=== Task prompt ===
Pull out every line of the material below that contains the word "points", and copy each one in full.

=== Dataset records ===
────────────────────────────────────────

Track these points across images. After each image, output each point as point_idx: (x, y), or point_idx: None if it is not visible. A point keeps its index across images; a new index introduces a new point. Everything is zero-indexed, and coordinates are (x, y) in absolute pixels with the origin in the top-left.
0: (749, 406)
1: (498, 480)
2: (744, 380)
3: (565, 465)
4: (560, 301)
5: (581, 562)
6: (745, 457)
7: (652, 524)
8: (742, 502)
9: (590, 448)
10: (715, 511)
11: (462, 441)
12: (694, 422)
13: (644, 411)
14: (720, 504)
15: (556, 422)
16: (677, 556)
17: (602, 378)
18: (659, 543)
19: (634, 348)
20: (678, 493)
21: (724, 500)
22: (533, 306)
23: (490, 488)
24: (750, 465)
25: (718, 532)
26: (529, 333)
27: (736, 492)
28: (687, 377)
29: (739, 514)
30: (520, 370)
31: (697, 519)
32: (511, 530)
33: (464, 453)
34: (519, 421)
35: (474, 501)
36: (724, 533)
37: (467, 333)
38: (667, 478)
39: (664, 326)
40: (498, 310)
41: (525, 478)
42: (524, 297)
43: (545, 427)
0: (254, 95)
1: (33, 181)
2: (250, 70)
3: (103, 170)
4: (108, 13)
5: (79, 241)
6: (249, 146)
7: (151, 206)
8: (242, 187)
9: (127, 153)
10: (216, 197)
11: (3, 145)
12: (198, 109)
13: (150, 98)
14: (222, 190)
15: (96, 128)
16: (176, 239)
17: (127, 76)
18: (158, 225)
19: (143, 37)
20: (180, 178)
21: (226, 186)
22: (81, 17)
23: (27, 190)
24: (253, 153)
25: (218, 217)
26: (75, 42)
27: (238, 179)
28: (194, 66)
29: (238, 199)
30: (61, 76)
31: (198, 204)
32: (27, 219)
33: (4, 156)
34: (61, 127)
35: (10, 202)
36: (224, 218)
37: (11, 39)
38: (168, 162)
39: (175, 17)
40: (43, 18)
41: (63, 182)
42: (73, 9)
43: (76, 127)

────────────────────────────────────────

=== Output ===
Track these points across images. After each image, output each point as point_idx: (x, y), or point_idx: None if it is not visible. A point keeps its index across images; a new index introduces a new point. Everything is zero-indexed, and coordinates are (x, y) in absolute pixels with the origin in the top-left.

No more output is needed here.